The Soundcloud Craze By Katie Holt

Music can inspire millions, and that’s exactly what Freshmen HJ Mirts, Colin Tornstrom, and Junior Tyson Wood want to do. Each of them creates their own music in hopes of making it big and changing the lives of those around them.

Wood has been making music for about three years now and since then, he has only risen in fame. “You can get my music on every platform from Tidal to Spotify. I’ve even had a few shows.”

Wood has big dreams.

“In the next couple of months, I’m hoping to open for a bigger artist like Waka Flocka Flame. It’s a work in progress right now, though. It’s crazy because when I first started, nobody knew me, and everyone who did said my music wasn’t good and wouldn’t make it. But, it’s not like that anymore. I’ve gained a lot of respect, and that’s all I really want in my career.”

In contrast to Wood, Tornstrom has been working on his music for a year, and Mirts has been making music for about three months now.

“I like to write about whatever inspires me,” Tornstrom said.

Mirts said, “My music is me trying to express myself or trying to connect to other people or help them get through hard times. Right now, I’m honestly just toying around with it and having fun.”
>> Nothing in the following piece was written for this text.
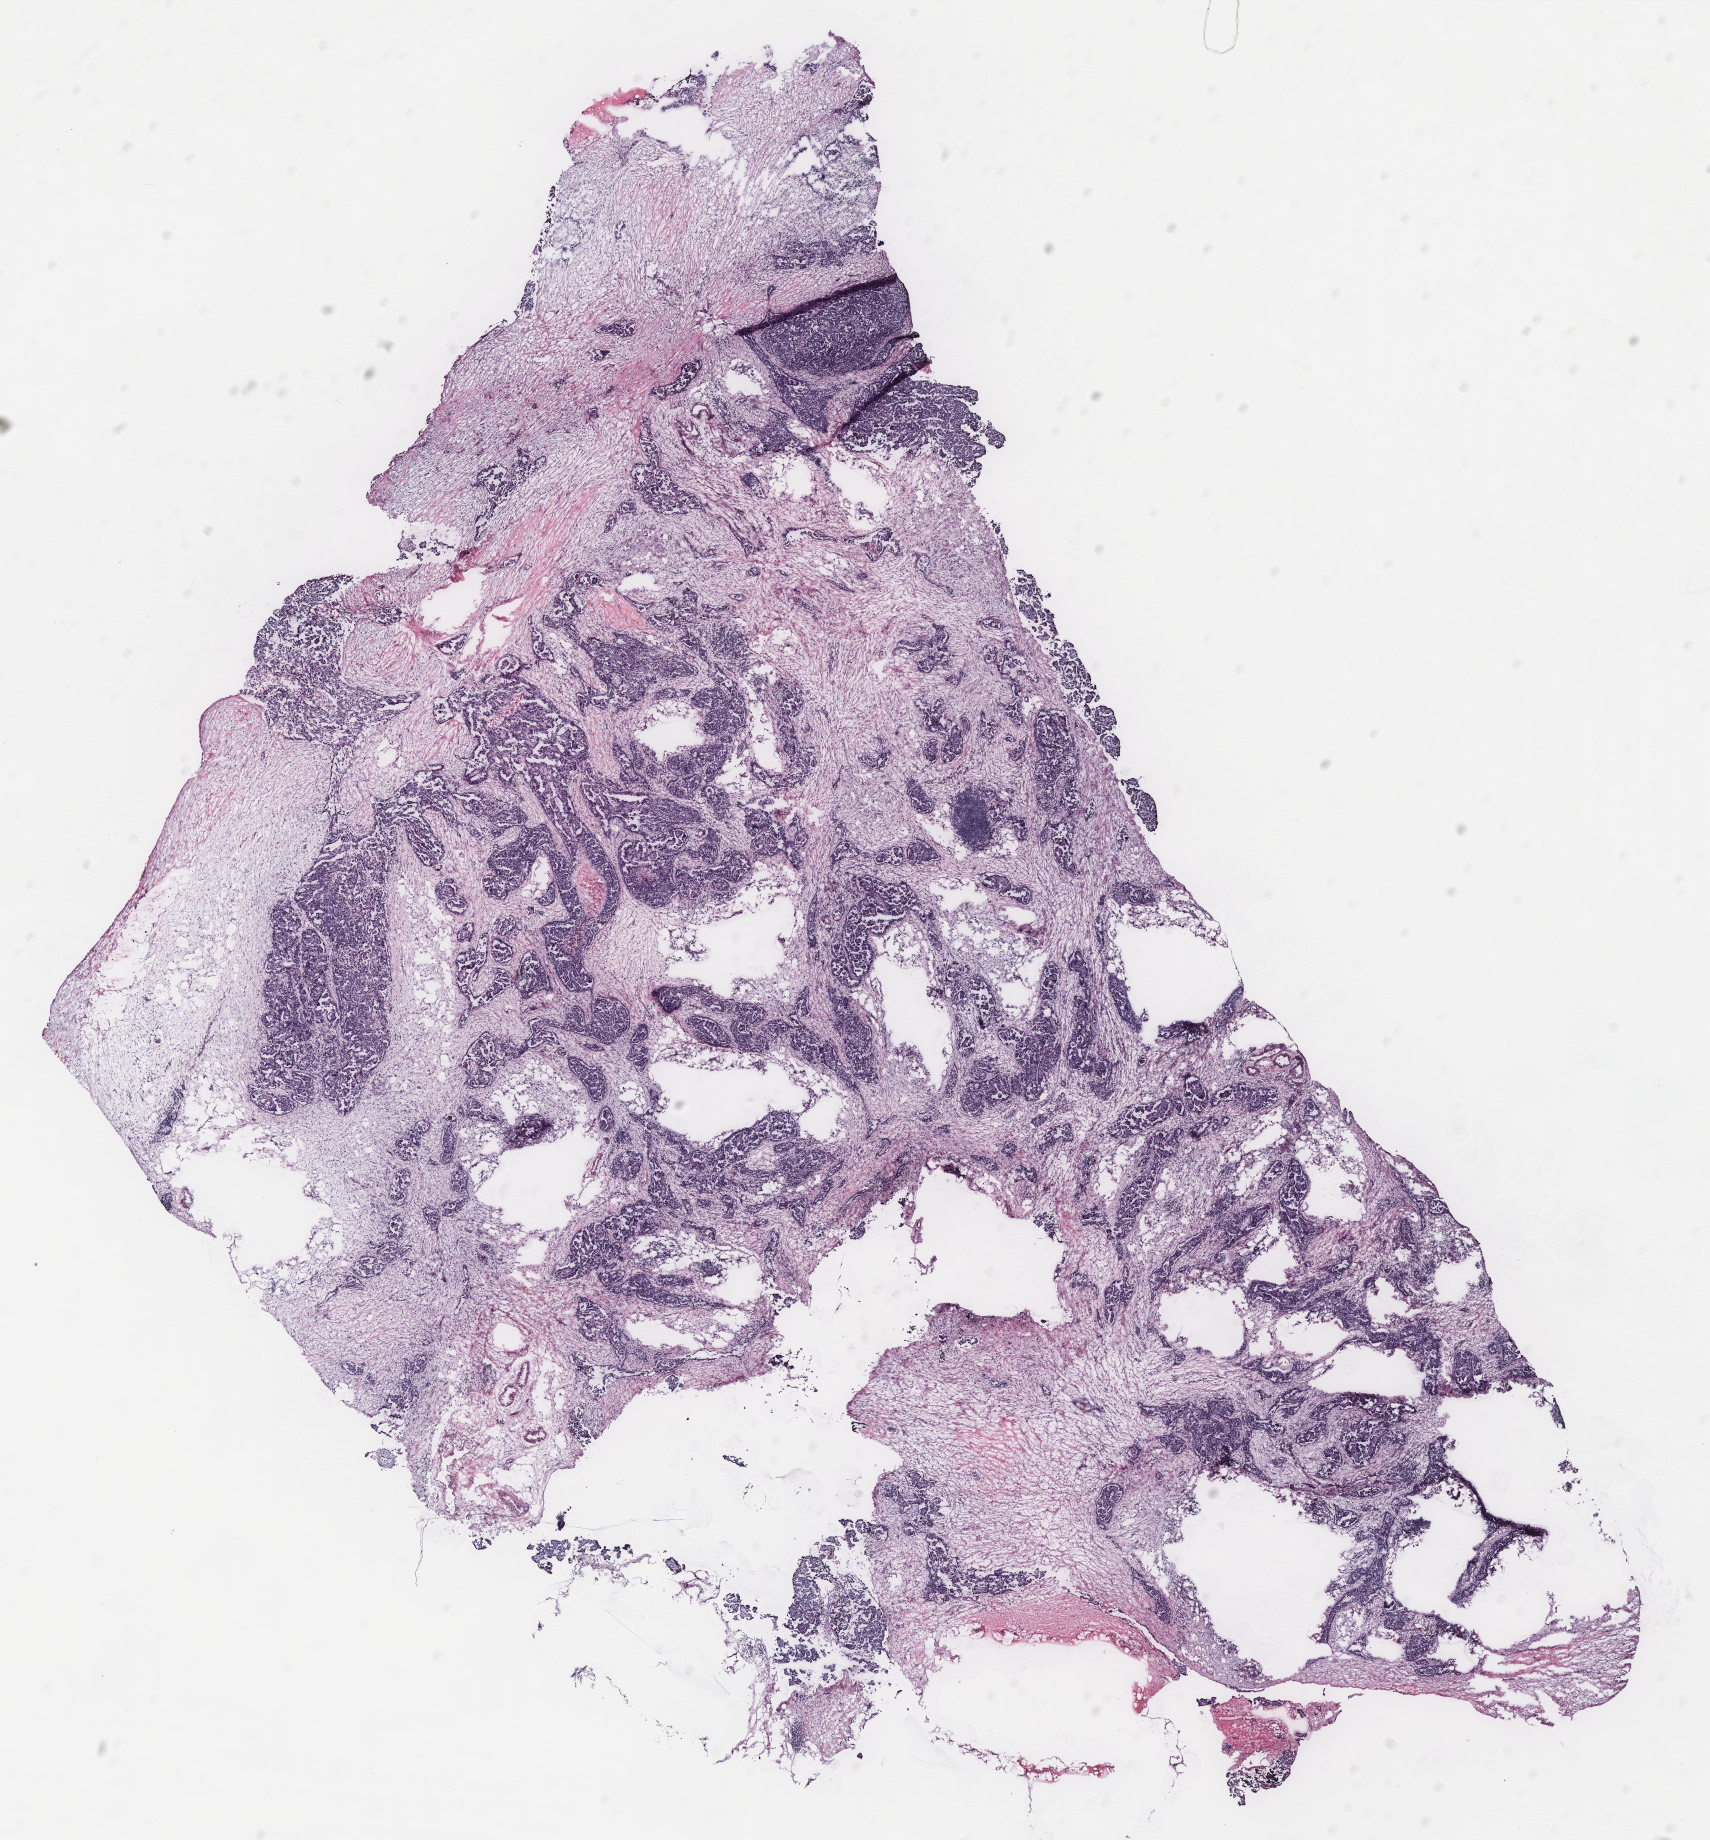
Whole-slide histology image, Hematoxylin and eosin (H&E) stained — whole scanned area (about 13.7 x 14.7 mm, slide scanned at 40x) shown as a low-resolution overview. Ovary, tumour tissue. Patient: female, age 77 years.
Histologic diagnosis: Serous adenocarcinoma, NOS (peritoneum, NOS).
Both Mirts’s and Tornstrom’s music is available on YouTube and SoundCloud. Each hope to get their music on Spotify and Apple Music.

As Mirts described, that can be a difficult process. “First, you have to get your music copyrighted and submit those rights so you’re not producing other people’s music and taking their money. Then, you have to find a distribution service if you don’t have a record label.”

You can listen to both Mirts and Tornstrom’s music under their stage names $Shorty and Collin C-Storm, respectively.

Mirts’ name may seem unusual to many, but he explained how he wanted it to be something people could say to others. “It’s pronounced dollar sign shorty. I decided on my name with my friends because how would you be able to say $horty? $Shorty made more sense to us.”

Tornstrom also has a unique stage name. He releases his music under the name C-Storm. “The idea came from my 6th grade P.E. coach at Sacred Heart. He called my brothers Ethan and Joseph E-Strom and J-Strom, but for some reason, he called me C-Storm instead of C-Strom. It became a nickname people called me and it stuck.”

Mirts and Tornstrom have found inspiration in Wood in their own ways. They’ve seen him climb the ladder of success and hope to do the same.

When asked about junior Wood, Mirts became more animated. “He inspires me so much. He has great music and helps me out a lot with my lyrics. When I’m a bigger artist, I hope to make some music together. He’s good at what he does, and I want to get onto that level.”

Meanwhile, Tornstrom finds inspiration in Wood’s success. “It’s cool that he’s able to have his own concerts. I really respect his work as an artist.”

However, Wood had to earn the respect associated with his name. At first, he struggled. “The first show I ever had was a total bust,” Wood said, shaking his head, laughing. “Everyone there was booing me off stage, it was terrible. I could’ve stopped then and let that discourage me, but I just kept going and kept working towards my goal.”

Wood said he recognizes that he can be seen as an inspiration to the two, and he wants them to know they should never give up on their music, regardless of what people say. “I see a lot of myself in them. I was about their age when I started, and no one really believed in me. My advice to them is to keep making music and to keep working on their craft. You can’t rush anything, you have to work hard, but it’ll pay off in the end.”

While Wood inspires the rappers of KCHS, he takes inspiration from Tupac, Biggie, Jay-Z, and Drake. He says the respect associated with their name is what really inspires him.

Each of the rappers of KCHS have their own ideas of what “making it” is.

Mirts says, “I want to do music for the rest of my life. I love rap, it’s what I listen to and what I really know. But really, my goals are for $Shorty to become a household name and to help out my parents financially. “

Tornstrom says, “If everything goes as planned, I’d like this to be my career for the rest of my life. It’s what I’m passionate about. I want a fan base big enough to where I can make a profit because once I have that I can buy new equipment and find ways to improve my music.”

Wood says, “My end goal with this career is to have a well-known name that carries respect. You don’t have to respect my music, but I want you to respect what I do.”

All three rappers hope you enjoy their music and find happiness through it. Their music is all available on SoundCloud, and Wood’s music is available on all streaming platform.